→ **Brief 1**:
In the article on New Jersey's concealed carry laws, which judge put an injunction on many of the law's requirements?
→ **Brief 2**:
Transcribe the stretch of the New Jersey concealed carry article from "I have bad news" through "holders is enormous.", word for word.

While the fight over New Jersey’s concealed carry laws moves to the Third Circuit Court of Appeals, the head of the New Jersey Senate is giving gun owners a new bit of legal ammunition in their quest to get rid of the “gun-free zones”, draconian application requirements, and costly fees associated with obtaining a carry license.
In an interview with the New Jersey Globe, Senate President Nicholas Scutari said he still believes the post-Bruen carry restrictions imposed by lawmakers will survive court scrutiny, even though U.S. District Judge Renee Marie Bumb has slapped an injunction on many of the law’s requirements. But if the courts ultimately side against the state, Scutari says lawmakers will simply try again.
“We’re going to let the litigation process move forward,” Scutari said after a Senate voting session. “We took the steps we needed to take. I believe the bill is solid and constitutional, and we’re hoping that as it works through the litigation process, they’ll see it our way.”
Asked what steps the legislature might take if the law is ultimately deemed unconstitutional, Scutari said that would depend on the nature of the ruling itself.
“If it’s struck down, we’ll start over,” he said. “Which might involve looking at the ruling and seeing what other steps we can do that fit within that ruling while still safeguarding New Jerseyans from lots and lots of additional guns legally carried on the street.”
I have bad news for Scutari: any legislation that, by design, attempts to prevent the average citizen from exercising their right to bear arms in self-defense in public settings is going to run afoul of the Bruen decision. There are almost 7,000,000 adults living in New Jersey, and the vast majority of them are not prohibited by law from keeping (or bearing) arms, so the potential pool of concealed carry holders is enormous.
Most of them will never choose to exercise their right to carry, of course, but the end of the state’s “may issue” regime should still result in “lots of lots of additional guns legally carried on the street,” especially given the scarcity of concealed carry holders around the state under those “may issue” laws. Scutari’s admission that the goal of New Jersey lawmakers is to stop as many people as they can from exercising their fundamental right to bear arms is clearly in conflict with what the Supreme Court said in Bruen about the importance of that right:
The constitutional right to bear arms in public for self-defense is not “a second-class right, subject to an entirely different body of rules than the other Bill of Rights guarantees.” The exercise of other constitutional rights does not require individuals to demonstrate to government officers some special need. The Second Amendment right to carry arms in public for self-defense is no different. New York’s proper-cause requirement violates the Fourteenth Amendment by preventing law-abiding citizens with ordinary self-defense needs from exercising their right to keep and bear arms in public.
Scutari’s now acknowledging that the entire point of New Jersey’s Bruen response bill is to prevent law-abiding citizens with ordinary self-defense needs from exercising their own right to keep and bear arms in public, and he’s vowing to do it again if the courts strike down the many infringements already in place. I suspect those comments will be popping up again in the near future; this time in court briefs filed by the plaintiffs as more evidence of the legislature’s intent to disregard and disobey the Supreme Court’s edict and to continue to keep New Jersey’s legal gun owners from accessing their first-class Second Amendment rights. I doubt he realizes this but Scutari did gun owners a favor with his attempt to talk tough, and he made defending New Jersey’s unconstitutional statutes even more difficult for acting Attorney General Matthew Platkin going forward.

Source records:
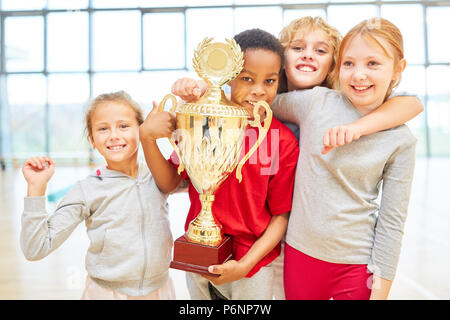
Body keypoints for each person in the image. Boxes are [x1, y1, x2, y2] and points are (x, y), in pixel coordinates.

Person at [140, 29, 299, 300]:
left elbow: (280, 216)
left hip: (252, 267)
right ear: (227, 76)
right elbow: (169, 182)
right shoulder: (204, 124)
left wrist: (246, 265)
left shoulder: (280, 140)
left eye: (270, 81)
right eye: (247, 79)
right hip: (199, 253)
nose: (259, 90)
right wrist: (146, 138)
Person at [272, 17, 416, 300]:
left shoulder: (402, 139)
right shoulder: (316, 102)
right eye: (349, 64)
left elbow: (392, 221)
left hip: (356, 263)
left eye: (373, 64)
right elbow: (261, 98)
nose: (358, 75)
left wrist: (382, 286)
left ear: (398, 69)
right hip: (300, 255)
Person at [20, 91, 175, 300]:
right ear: (92, 139)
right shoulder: (87, 190)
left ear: (141, 128)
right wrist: (36, 189)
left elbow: (199, 178)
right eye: (103, 129)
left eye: (123, 126)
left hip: (159, 290)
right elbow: (35, 248)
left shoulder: (158, 174)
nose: (114, 136)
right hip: (106, 293)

→ **Answer 1**:
U.S. District Judge Renee Marie Bumb.

→ **Answer 2**:
I have bad news for Scutari: any legislation that, by design, attempts to prevent the average citizen from exercising their right to bear arms in self-defense in public settings is going to run afoul of the Bruen decision. There are almost 7,000,000 adults living in New Jersey, and the vast majority of them are not prohibited by law from keeping (or bearing) arms, so the potential pool of concealed carry holders is enormous.